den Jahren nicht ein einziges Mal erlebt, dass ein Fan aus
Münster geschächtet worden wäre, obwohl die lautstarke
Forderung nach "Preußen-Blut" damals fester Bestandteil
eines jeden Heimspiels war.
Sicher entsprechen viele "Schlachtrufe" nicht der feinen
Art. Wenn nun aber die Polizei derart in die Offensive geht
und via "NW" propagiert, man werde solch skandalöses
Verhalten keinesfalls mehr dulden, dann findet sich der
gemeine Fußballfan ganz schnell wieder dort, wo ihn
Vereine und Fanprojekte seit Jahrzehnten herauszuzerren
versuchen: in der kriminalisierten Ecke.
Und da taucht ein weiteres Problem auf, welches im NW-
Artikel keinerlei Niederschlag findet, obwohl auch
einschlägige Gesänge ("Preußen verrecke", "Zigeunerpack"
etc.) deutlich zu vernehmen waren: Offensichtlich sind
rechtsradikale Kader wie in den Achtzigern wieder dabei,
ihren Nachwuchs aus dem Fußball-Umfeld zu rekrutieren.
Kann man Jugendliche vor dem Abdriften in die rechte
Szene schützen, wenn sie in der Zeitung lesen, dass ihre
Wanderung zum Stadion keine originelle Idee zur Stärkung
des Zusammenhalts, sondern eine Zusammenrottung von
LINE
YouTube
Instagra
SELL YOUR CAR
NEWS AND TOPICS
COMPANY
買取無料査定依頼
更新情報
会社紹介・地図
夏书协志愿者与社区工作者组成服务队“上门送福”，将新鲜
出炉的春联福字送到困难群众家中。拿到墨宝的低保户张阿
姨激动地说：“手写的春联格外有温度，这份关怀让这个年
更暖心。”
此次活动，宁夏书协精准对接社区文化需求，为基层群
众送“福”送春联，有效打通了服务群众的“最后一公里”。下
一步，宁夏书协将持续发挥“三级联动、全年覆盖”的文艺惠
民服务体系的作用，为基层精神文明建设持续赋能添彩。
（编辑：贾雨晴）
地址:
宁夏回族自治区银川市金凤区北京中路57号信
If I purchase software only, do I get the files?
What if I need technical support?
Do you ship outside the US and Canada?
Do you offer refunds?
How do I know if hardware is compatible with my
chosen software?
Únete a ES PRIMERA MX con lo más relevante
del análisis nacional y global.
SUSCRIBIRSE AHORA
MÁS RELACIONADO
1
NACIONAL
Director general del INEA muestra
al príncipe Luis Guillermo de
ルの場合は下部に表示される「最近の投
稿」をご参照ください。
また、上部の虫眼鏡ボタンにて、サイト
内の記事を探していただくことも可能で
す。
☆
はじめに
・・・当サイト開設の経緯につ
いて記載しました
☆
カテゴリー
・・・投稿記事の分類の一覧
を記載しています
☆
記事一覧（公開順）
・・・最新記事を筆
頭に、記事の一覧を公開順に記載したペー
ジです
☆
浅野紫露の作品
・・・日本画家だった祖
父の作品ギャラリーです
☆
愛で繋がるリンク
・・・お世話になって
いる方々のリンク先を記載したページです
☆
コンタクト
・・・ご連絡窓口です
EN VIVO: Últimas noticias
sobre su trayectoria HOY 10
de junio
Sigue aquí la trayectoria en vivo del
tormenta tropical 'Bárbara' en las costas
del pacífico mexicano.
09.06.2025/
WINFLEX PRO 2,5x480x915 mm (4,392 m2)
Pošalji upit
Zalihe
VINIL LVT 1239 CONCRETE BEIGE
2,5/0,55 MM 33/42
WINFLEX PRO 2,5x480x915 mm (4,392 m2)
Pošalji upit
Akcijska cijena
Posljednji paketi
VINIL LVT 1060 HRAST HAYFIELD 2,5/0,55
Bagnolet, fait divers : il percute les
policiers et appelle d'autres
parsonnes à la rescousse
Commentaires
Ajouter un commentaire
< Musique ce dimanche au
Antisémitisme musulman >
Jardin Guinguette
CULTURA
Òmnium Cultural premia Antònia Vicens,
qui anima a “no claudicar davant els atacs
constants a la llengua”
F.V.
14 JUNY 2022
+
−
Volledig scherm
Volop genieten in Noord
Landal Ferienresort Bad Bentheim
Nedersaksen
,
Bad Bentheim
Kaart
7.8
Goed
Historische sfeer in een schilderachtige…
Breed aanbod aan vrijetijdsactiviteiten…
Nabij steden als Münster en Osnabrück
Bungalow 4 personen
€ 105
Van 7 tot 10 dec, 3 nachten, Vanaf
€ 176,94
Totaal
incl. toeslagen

Instructions for the task: When you reach the line holding "ihren Nachwuchs aus" in the records above, begin reproducing exactly, stop after the line holding "sobre su trayectoria HOY 10", and output nothing else.

Solution:
ihren Nachwuchs aus dem Fußball-Umfeld zu rekrutieren.
Kann man Jugendliche vor dem Abdriften in die rechte
Szene schützen, wenn sie in der Zeitung lesen, dass ihre
Wanderung zum Stadion keine originelle Idee zur Stärkung
des Zusammenhalts, sondern eine Zusammenrottung von
LINE
YouTube
Instagra
SELL YOUR CAR
NEWS AND TOPICS
COMPANY
買取無料査定依頼
更新情報
会社紹介・地図
夏书协志愿者与社区工作者组成服务队“上门送福”，将新鲜
出炉的春联福字送到困难群众家中。拿到墨宝的低保户张阿
姨激动地说：“手写的春联格外有温度，这份关怀让这个年
更暖心。”
此次活动，宁夏书协精准对接社区文化需求，为基层群
众送“福”送春联，有效打通了服务群众的“最后一公里”。下
一步，宁夏书协将持续发挥“三级联动、全年覆盖”的文艺惠
民服务体系的作用，为基层精神文明建设持续赋能添彩。
（编辑：贾雨晴）
地址:
宁夏回族自治区银川市金凤区北京中路57号信
If I purchase software only, do I get the files?
What if I need technical support?
Do you ship outside the US and Canada?
Do you offer refunds?
How do I know if hardware is compatible with my
chosen software?
Únete a ES PRIMERA MX con lo más relevante
del análisis nacional y global.
SUSCRIBIRSE AHORA
MÁS RELACIONADO
1
NACIONAL
Director general del INEA muestra
al príncipe Luis Guillermo de
ルの場合は下部に表示される「最近の投
稿」をご参照ください。
また、上部の虫眼鏡ボタンにて、サイト
内の記事を探していただくことも可能で
す。
☆
はじめに
・・・当サイト開設の経緯につ
いて記載しました
☆
カテゴリー
・・・投稿記事の分類の一覧
を記載しています
☆
記事一覧（公開順）
・・・最新記事を筆
頭に、記事の一覧を公開順に記載したペー
ジです
☆
浅野紫露の作品
・・・日本画家だった祖
父の作品ギャラリーです
☆
愛で繋がるリンク
・・・お世話になって
いる方々のリンク先を記載したページです
☆
コンタクト
・・・ご連絡窓口です
EN VIVO: Últimas noticias
sobre su trayectoria HOY 10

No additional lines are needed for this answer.